そして、アニメ エヴァンゲリオンの最終話のタイトルを思い浮かべる人もいるでしょう。
最初、この小説は「恋するソクラテス」というタイトルだったそうです。
それでは売れないからと、編集者が今のタイトルにしたとか。
まあ編集者の目論見は、見事なまでに当たったわけでして。

映画化することを知り、本を読むまで、この小説の概要すら知りませんでした。
映画の主演は柴咲コウさん、大沢たかおさんなのだから、てっきり、大人のラブストーリーだと勘違いしていました。
そうしたら、高校生同士の淡い恋物語だったんですね。
小説では、大人になってからのエピソードは、ほんの少しだけです。
映画版は、大人の部分を大幅に加筆したものになるんでしょうね。
主人公の大人の時代・子供の時代が交錯してストーリーが進むお話しというと、私の中では、岩井俊二監督の「ラブレター」を思い出します。
「世界の中心で〜」の方が、もう少し、性とかエロとかが加味されています。
その分、激しくも哀しい内容な訳ですが……。
主人公は、どことなく哲学者っぽい感じの子ですよね。
あまり熱さとか、燃えるという心は無く、やけに冷静で、そしてすんなりと愛を語ります。
頭の中で、愛を理論的に考えを巡らすだけ巡らし、自分の中で答えが見つかってから、口では「好きだ」とだけ言ってしまうから、聞いた方はそのストレートさに驚くのだと思います。
主人公の彼女は重い病気です。
じょじょに死へと向かっていく訳ですが、美少女と病気・白い包帯・赤い血の組み合わせというのは王道かつエロスを漂わせていますね。
主人公が彼女と、海の孤島にある廃墟となったレジャーランドを一泊する場面は、かなりエロいです。
直接的性描写はないのですが、水着だけになった肌と肌が接近するだけで、お互いの体温を感じ取りあえる雰囲気があります。
主人公は男ですからね。
セックスとかそういうのを期待する訳ですよ。
けれど、なかなか進まない。
進まない中で、「まあ、それでもいいや。

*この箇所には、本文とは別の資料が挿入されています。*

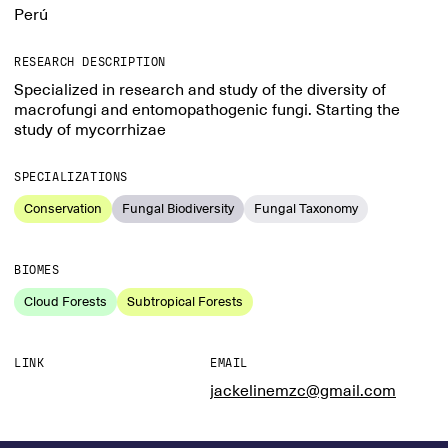
Perú
RESEARCH DESCRIPTION
Specialized in research and study of the diversity of
macrofungi and entomopathogenic fungi. Starting the
study of mycorrhizae
SPECIALIZATIONS
Conservation
Fungal Biodiversity
Fungal Taxonomy
BIOMES
Cloud Forests
Subtropical Forests
LINK
EMAIL
jackelinemzc@gmail.com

彼女といられるならば」と思える。
そういう雰囲気って好きです。

主人公のおじいちゃんも好きです。
両親よりも主人公の事を同じ視線で考えてくれるんです。
結婚する事が出来なかった彼女の墓から、主人公と一緒に遺骨の灰を盗んでしまったりします。
これが、後に複線になる訳ですが……。
人は死ぬと、焼かれて灰になります。
もう人間の形はありません。
けれど、その灰を手にした時、生きていた時を知っている人は、この灰を「人間」として受け止めます。
その「灰」を人と見るか、ただの灰と見るか。
そして、いつの時点で、冷静にその灰を見ることが出来るのか。
映画版は、大人になってからの主人公の、その心の動きに期待しています。

最近、韓国のドラマが流行っていますよね。
10年ぐらい前に、日本で流行っていた恋愛中心のお話しです。
今の日本のドラマは、主人公の職場での活躍に+αで恋愛が加味される感じになっています。
恋愛は二の次。
だから、韓国のドラマが新鮮に見えたのでしょう。
日本で恋愛中心の話しを成り立たせるには、学生時代の恋愛の方が良いのかもしれません。
恋愛が中心のお話し。
こういうのも、たまにはいいものです。